--- Problem set ---
[1] Could you retype, character for character, the part of the article about the Taconic prison negotiation class that opens with the words containing "After the presentations, Federico" and closes with "and Leah Faria."?
[2] Can you extend the article about the Getting to Yes class at Taconic Correctional Facility, picking up after its last line?

--- Source text ---

########################################

On a clear, brisk night in December, two students and a professor from the Business School cross a small courtyard, where a handful of women gather to smoke cigarettes and talk quietly, their cold breath lingering in the air. But this courtyard is different from the well-kept lawns around Columbia’s campus; here the ground is asphalt and is bordered by a tall chain-link fence topped with winding barbed wire. The volunteers from Columbia make their way through a metal detector, relinquishing phones and keys, heading to a classroom with walls of cinder block painted light blue.
Inside, the students and the professor are welcomed by a dozen women dressed almost identically in green pants and green shirts, who have been anticipating their arrival. This is Taconic Correctional Facility, a medium-security state prison for women in Bedford Hills, New York. During the semester, the MBA students have been teaching a negotiating-skills class called Getting to Yes to a group of incarcerated women, and this is the course’s final class.
For tonight, the women have been assigned to describe a negotiation experience from their past and discuss how implementing some of the techniques they learned in Getting to Yes might have helped them. Several students are eager to present, and Bridget Osborne, 54, is the first to step forward.

Federico Martino ’18.
Scott Langley
“Prior to taking this class, I lacked the skills to negotiate effectively,” she begins. “I negotiated thinking in terms of winning, which to me was getting what I wanted—the best deal at any cost.”
Osborne, a landlord of a multiple-family home, describes how, unknown to her, a former tenant ignored an electric bill until over $5,000 was due. After the tenant left, Osborne negotiated a reduction but was still stuck with a $3,000 balance. Osborne felt cheated, because the electric company never tried to contact her. “Because I was incarcerated, I felt unable to negotiate this deal effectively,” she tells the class. “I gave in, feeling like a loser.”
Osborne explains the key points she learned over the semester: develop a plan B, trade off what’s less important to you, remain patient, and step away if necessary.
“At the end of any deal, I should be able to walk away feeling good about myself and the decision I made, even if I was unable to reach a deal,” Osborne concludes.
Seven more women speak about their negotiation experiences, ranging from office deal-making to buying a car to bargaining with a son over homework. The presentations are earnest and heartfelt. “What I learned: take care of the little man,” says one woman. “When thinking about negotiation, I realized just how powerless I’ve been in the past,” says another.
After the presentations, Federico Martino ’18, who is co-teaching the class at Taconic, recaps the semester’s work and congratulates the women on all they’ve accomplished. “It has been an honor to teach you, and a wonderful experience for me to be able to learn from you,” he says. “It’s by far the best thing we’ve done during our MBA, and I’m really excited to see the things you’re going to do.”

Professor Daniel Ames leads part of Getting to Yes. Front row, left to right, Bridget Osborne and Leah Faria.

########################################

--- Material provided ---

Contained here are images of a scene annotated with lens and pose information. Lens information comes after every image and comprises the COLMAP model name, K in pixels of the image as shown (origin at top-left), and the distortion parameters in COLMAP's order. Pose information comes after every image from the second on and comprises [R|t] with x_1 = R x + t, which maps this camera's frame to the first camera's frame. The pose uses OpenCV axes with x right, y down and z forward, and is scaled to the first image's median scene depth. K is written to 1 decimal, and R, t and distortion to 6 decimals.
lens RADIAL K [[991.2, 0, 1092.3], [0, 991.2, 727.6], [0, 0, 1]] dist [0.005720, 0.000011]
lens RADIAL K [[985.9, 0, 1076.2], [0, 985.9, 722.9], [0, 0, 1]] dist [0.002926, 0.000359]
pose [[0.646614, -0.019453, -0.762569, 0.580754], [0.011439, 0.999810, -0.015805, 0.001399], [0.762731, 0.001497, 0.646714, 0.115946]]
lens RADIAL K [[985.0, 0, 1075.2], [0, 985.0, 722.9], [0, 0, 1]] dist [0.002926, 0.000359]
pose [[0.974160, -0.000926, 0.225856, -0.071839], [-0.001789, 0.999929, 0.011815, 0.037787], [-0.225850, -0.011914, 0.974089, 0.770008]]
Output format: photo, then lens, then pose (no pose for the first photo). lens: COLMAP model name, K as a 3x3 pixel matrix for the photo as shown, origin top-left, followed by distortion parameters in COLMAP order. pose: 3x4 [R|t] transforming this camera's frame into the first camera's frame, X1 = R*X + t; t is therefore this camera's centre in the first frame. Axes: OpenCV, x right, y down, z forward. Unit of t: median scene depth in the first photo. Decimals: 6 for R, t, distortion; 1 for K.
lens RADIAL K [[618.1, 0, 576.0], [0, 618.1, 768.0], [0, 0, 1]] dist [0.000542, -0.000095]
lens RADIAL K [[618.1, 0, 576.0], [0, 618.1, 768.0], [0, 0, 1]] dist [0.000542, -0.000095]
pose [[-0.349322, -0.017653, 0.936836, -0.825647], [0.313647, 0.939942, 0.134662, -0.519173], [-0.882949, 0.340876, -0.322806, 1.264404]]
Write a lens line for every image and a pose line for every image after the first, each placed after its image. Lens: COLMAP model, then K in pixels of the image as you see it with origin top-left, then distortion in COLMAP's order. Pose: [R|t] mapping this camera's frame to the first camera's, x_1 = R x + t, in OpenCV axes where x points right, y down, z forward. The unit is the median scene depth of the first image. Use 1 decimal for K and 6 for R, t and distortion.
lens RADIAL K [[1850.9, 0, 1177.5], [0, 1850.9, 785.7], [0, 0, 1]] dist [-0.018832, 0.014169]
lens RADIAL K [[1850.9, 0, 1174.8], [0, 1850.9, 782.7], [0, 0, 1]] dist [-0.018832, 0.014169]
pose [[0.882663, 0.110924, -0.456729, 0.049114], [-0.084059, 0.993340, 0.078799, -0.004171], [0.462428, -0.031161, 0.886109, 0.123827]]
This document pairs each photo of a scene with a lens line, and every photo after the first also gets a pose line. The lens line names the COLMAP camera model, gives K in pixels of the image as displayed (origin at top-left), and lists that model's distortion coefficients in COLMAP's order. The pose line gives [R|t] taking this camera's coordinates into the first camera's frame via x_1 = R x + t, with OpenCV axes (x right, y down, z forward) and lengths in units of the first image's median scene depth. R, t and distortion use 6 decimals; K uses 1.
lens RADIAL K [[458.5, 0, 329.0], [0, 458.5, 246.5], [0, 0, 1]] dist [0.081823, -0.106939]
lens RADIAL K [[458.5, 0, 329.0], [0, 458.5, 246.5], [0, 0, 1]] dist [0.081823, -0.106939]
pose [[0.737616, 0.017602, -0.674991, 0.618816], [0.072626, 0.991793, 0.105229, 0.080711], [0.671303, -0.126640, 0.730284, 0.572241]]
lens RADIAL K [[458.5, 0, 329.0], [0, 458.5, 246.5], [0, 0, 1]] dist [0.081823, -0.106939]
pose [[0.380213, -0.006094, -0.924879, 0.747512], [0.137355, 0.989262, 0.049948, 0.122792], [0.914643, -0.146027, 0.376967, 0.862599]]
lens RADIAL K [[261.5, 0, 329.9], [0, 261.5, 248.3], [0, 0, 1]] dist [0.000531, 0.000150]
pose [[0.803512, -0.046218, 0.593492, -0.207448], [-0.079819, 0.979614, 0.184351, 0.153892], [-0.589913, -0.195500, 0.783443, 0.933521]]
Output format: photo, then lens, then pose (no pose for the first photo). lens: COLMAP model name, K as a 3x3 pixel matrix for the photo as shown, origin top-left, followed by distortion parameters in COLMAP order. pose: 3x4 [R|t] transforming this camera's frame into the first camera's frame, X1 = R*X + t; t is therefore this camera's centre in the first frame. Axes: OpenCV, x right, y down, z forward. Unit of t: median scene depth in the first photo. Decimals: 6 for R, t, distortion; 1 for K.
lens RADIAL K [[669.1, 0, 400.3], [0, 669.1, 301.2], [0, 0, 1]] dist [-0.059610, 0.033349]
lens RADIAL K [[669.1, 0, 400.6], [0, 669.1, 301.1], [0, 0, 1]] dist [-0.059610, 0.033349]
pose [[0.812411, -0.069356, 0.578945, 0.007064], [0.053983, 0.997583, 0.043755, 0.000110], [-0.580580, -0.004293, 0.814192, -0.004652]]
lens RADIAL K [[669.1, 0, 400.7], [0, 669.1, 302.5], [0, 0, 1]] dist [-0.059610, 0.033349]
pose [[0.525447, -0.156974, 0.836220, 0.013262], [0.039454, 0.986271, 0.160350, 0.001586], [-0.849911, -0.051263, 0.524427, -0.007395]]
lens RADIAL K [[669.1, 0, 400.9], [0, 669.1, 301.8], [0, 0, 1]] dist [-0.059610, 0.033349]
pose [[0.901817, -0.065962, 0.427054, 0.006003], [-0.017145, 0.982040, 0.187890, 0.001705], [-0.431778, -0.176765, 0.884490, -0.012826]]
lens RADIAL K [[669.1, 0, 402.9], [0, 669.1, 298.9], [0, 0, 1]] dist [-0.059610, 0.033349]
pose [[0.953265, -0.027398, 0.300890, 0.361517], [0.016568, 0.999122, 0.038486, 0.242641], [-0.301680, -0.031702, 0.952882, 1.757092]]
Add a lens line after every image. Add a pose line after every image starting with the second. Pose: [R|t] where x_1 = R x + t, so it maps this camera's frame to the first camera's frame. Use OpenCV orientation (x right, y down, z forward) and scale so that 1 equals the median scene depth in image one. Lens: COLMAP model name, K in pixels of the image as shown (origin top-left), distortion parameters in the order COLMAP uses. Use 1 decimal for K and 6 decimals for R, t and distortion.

########################################

--- Results for each task ---
[1]
After the presentations, Federico Martino ’18, who is co-teaching the class at Taconic, recaps the semester’s work and congratulates the women on all they’ve accomplished. “It has been an honor to teach you, and a wonderful experience for me to be able to learn from you,” he says. “It’s by far the best thing we’ve done during our MBA, and I’m really excited to see the things you’re going to do.”

Professor Daniel Ames leads part of Getting to Yes. Front row, left to right, Bridget Osborne and Leah Faria.

[2]
Scott Langley
An American Crisis
The Getting to Yes class is part of the School’s groundbreaking new program to address what is arguably one of the country’s biggest crises— mass incarceration. In the US, the rate of imprisonment has quadrupled in the last four decades (though in New York state it has declined by more than 30 percent since 1999), and the country has more incarcerated citizens per capita than does any other country in the world. The consequences of this are well documented: people with criminal records often have trouble getting hired, and thus the likelihood increases that upon reentry, they and their families will repeat a cycle of poverty and incarceration. Plus, with unemployment rates at historic lows, many in the business community are reconsidering a long-held policy of not hiring people with criminal records—especially since a third of working-age Americans have a criminal record, according to research cited by the Brennan Center for Justice at NYU.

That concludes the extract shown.